↓↓↓

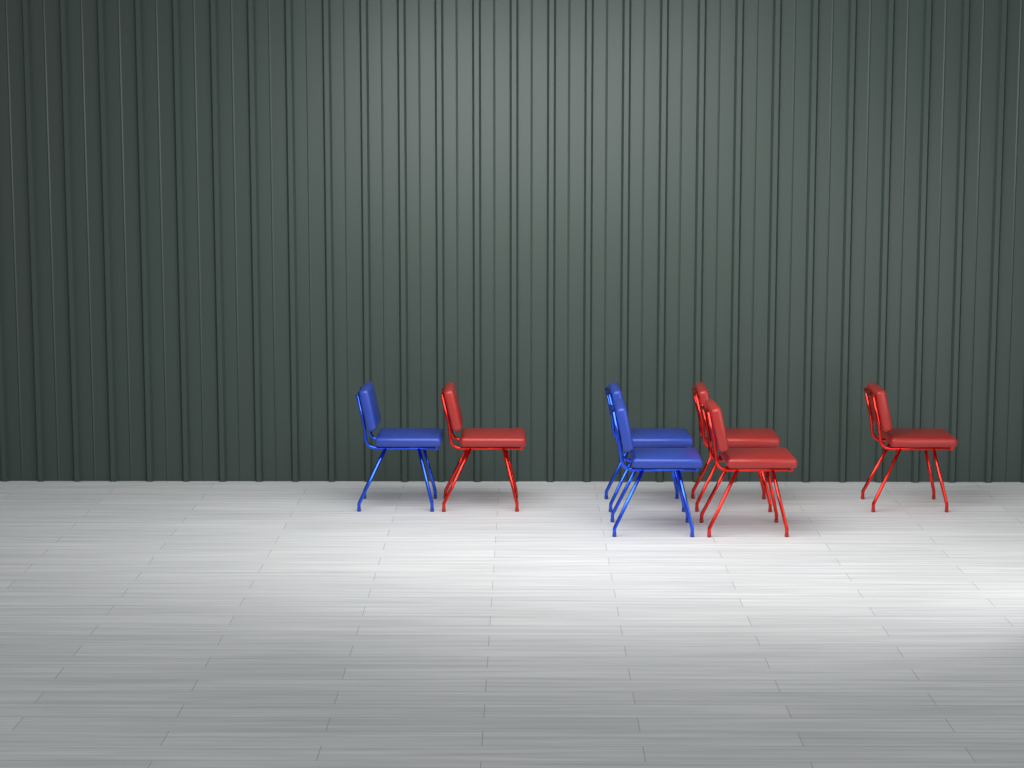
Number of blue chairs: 3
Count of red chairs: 4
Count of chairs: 7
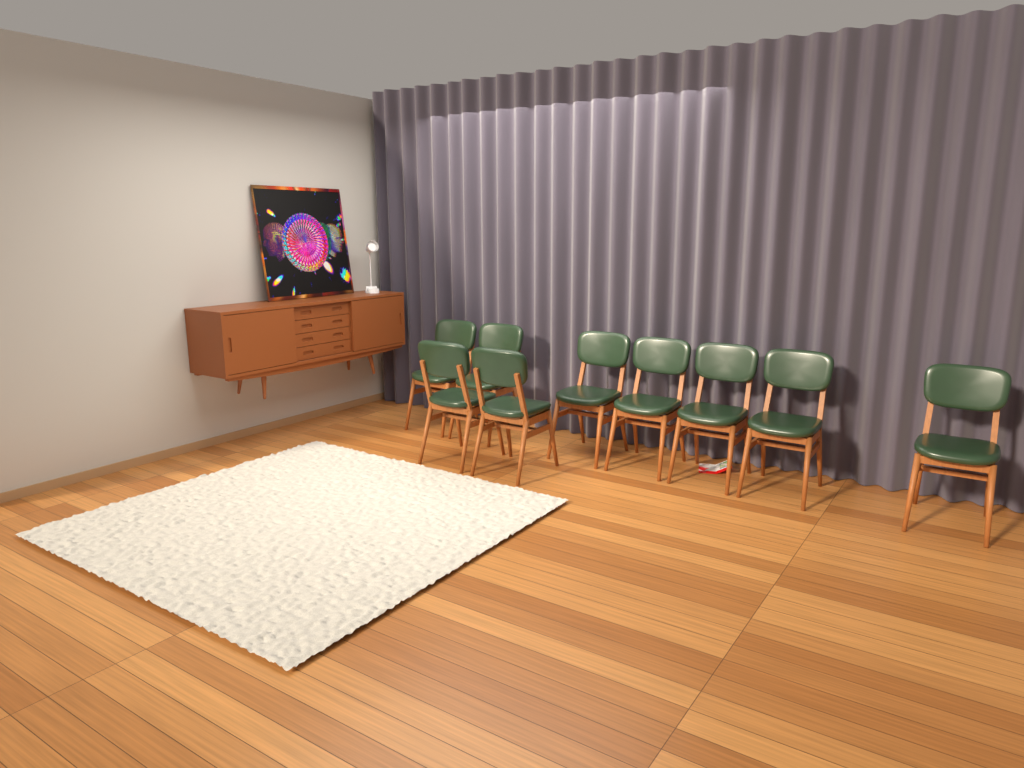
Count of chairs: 9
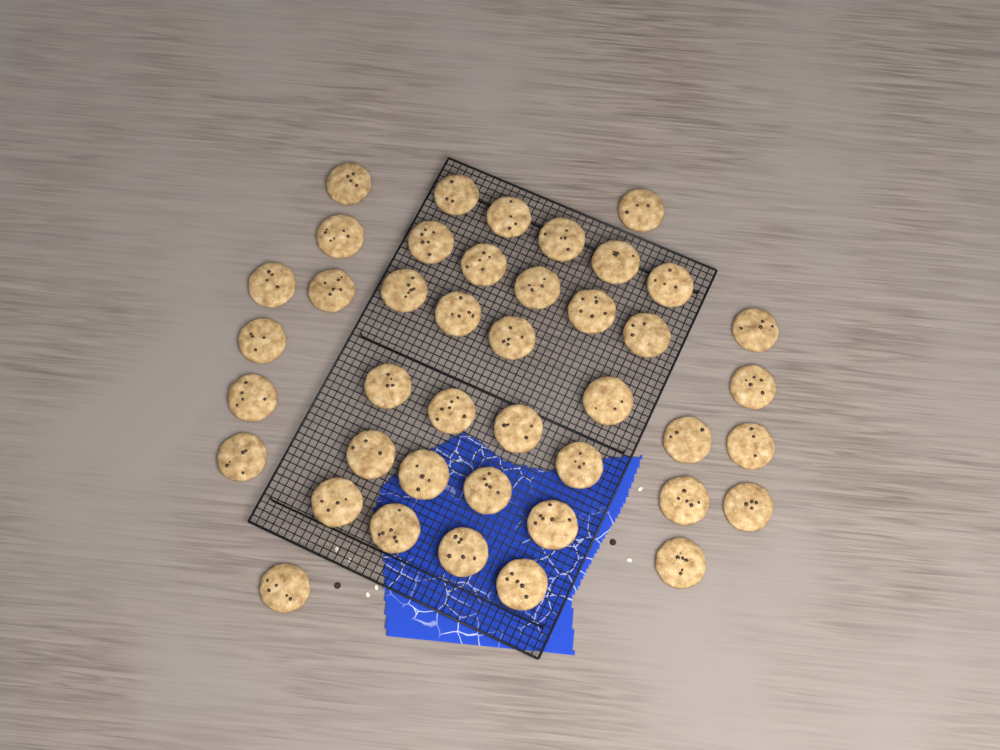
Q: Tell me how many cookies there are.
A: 42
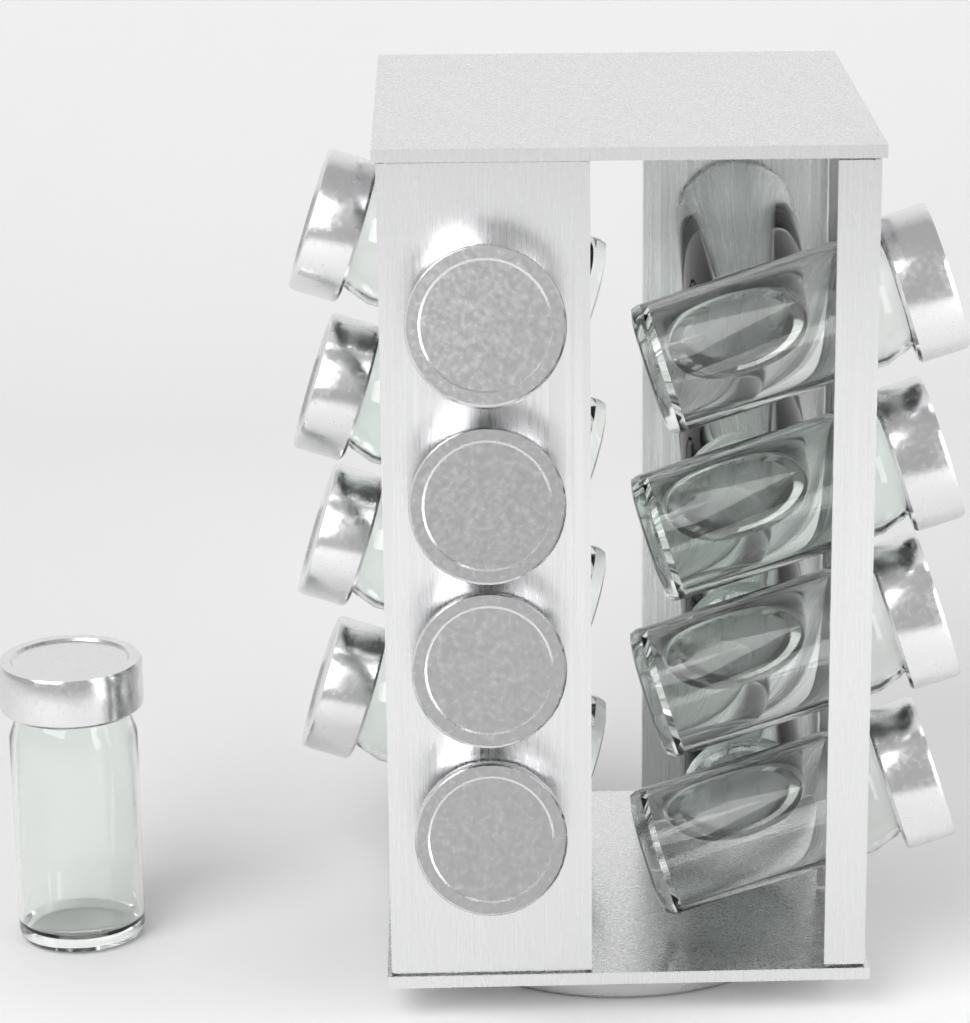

↑↑↑

_Exercise_: Reproduce every line of the listing above word for word, leaving out the pictures.

_Finished exercise_:
Number of blue chairs: 3
Count of red chairs: 4
Count of chairs: 7
Count of chairs: 9
Q: Tell me how many cookies there are.
A: 42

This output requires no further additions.